Por: Celeste Viollaz (*)
El hombrecito seguía el monótono sentido de la flecha que le hacía cuesta arriba poner los puntos sobre las íes.
Sucesión abúlica y rutinaria de los días. Hasta ese asombroso instante en que distraído pateó un sombrero negro y puntiagudo con una resplandeciente hebilla, que girando por los aires dibujó formas inverosímiles.
A su derecha, en el parque silencioso, una única hamaca lanzaba un gemido lastimero a óxido y cadenas, que puso en pausa el silencio nocturno. La luna creciente bebía del charco formado de tantas caricias de suelas y pies descalzos. Una ráfaga helada recorrió senderos y arbustos, seguida de una llovizna pegajosa.
Del otro lado de la calle, una silueta perfilada lo observaba todo. El tiempo detenido. Un destello fugaz y un parpadeo. La luna menguando su luz rompió al sol en mil fragmentos.
El paño negro y angular escupió conejos, mariposas, pañuelos interminables, palomas y monedas en desuso. Interrogantes enormes en los agigantados ojos del hombrecito.
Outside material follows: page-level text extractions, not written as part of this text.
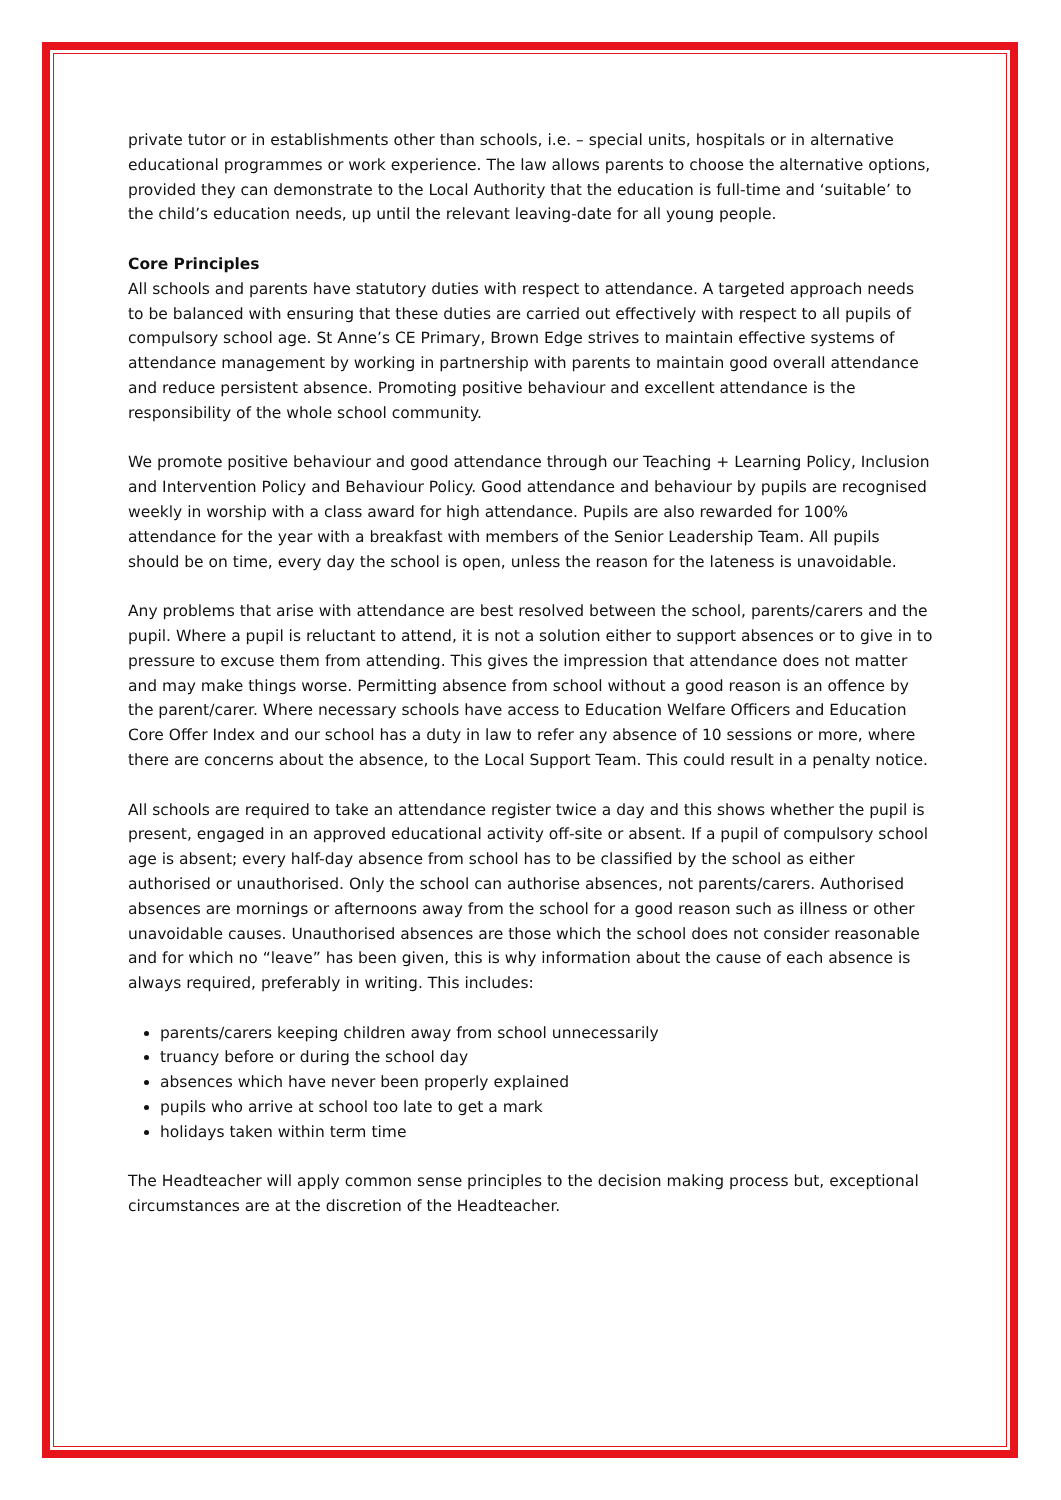private tutor or in establishments other than schools, i.e. – special units, hospitals or in alternative educational programmes or work experience. The law allows parents to choose the alternative options, provided they can demonstrate to the Local Authority that the education is full-time and ‘suitable’ to the child’s education needs, up until the relevant leaving-date for all young people.
Core Principles
All schools and parents have statutory duties with respect to attendance. A targeted approach needs to be balanced with ensuring that these duties are carried out effectively with respect to all pupils of compulsory school age. St Anne’s CE Primary, Brown Edge strives to maintain effective systems of attendance management by working in partnership with parents to maintain good overall attendance and reduce persistent absence. Promoting positive behaviour and excellent attendance is the responsibility of the whole school community.
We promote positive behaviour and good attendance through our Teaching + Learning Policy, Inclusion and Intervention Policy and Behaviour Policy. Good attendance and behaviour by pupils are recognised weekly in worship with a class award for high attendance. Pupils are also rewarded for 100% attendance for the year with a breakfast with members of the Senior Leadership Team. All pupils should be on time, every day the school is open, unless the reason for the lateness is unavoidable.
Any problems that arise with attendance are best resolved between the school, parents/carers and the pupil. Where a pupil is reluctant to attend, it is not a solution either to support absences or to give in to pressure to excuse them from attending. This gives the impression that attendance does not matter and may make things worse. Permitting absence from school without a good reason is an offence by the parent/carer. Where necessary schools have access to Education Welfare Officers and Education Core Offer Index and our school has a duty in law to refer any absence of 10 sessions or more, where there are concerns about the absence, to the Local Support Team. This could result in a penalty notice.
All schools are required to take an attendance register twice a day and this shows whether the pupil is present, engaged in an approved educational activity off-site or absent. If a pupil of compulsory school age is absent; every half-day absence from school has to be classified by the school as either authorised or unauthorised. Only the school can authorise absences, not parents/carers. Authorised absences are mornings or afternoons away from the school for a good reason such as illness or other unavoidable causes. Unauthorised absences are those which the school does not consider reasonable and for which no “leave” has been given, this is why information about the cause of each absence is always required, preferably in writing. This includes:
parents/carers keeping children away from school unnecessarily
truancy before or during the school day
absences which have never been properly explained
pupils who arrive at school too late to get a mark
holidays taken within term time
The Headteacher will apply common sense principles to the decision making process but, exceptional circumstances are at the discretion of the Headteacher.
Y una única lágrima deslizándose por la solapa del sobretodo.
Aquella mujer solo era bruma expandiéndose en el aire y llenando sus pulmones de recuerdos.
En una cuña de su mente resguardada del dolor, puso punto final al pasado y miró al estrafalario sombrero con determinación.
El insignificante hombrecito lo tomó en sus manos y se lo colocó decidido en su soberbia testa. Caminó cuadras y cuadras de la ciudad desierta sin mirarse en las vidrieras ni el los charcos, sin sentir la llovizna ni pensar en los amargados rostros del vecindario.
Antes de terminar su cuadrado recorrido de regreso, paró en seco y respiró profundo. Con ridículo sombrero de bruja, el hombrecito miró la luna creciendo otra vez en ese cielo planchado que nunca había visto.
Levantó sus brazos en arco, secó sus lágrimas, acomodó sus mostachos puntiagudos, miró sus zapatos empapados y tomó una crucial decisión. Nunca más, se dijo, seguiré las líneas y las flechas, respetaré las formas cuadradas ni los carteles indicadores. Seré libre como un globo suelto en el aire. Nunca más, se repitió para sí con determinación.
Con una sonrisa amplia bajó la cuesta de la vida, borró los puntos de las íes, sintió la caricia del viento frío, se empapó de lágrimas, acomodó su gentil sombrero y cuidó sus formas imperfectas de ser feliz. Así, con lunas en fases, sin puntos ni finales.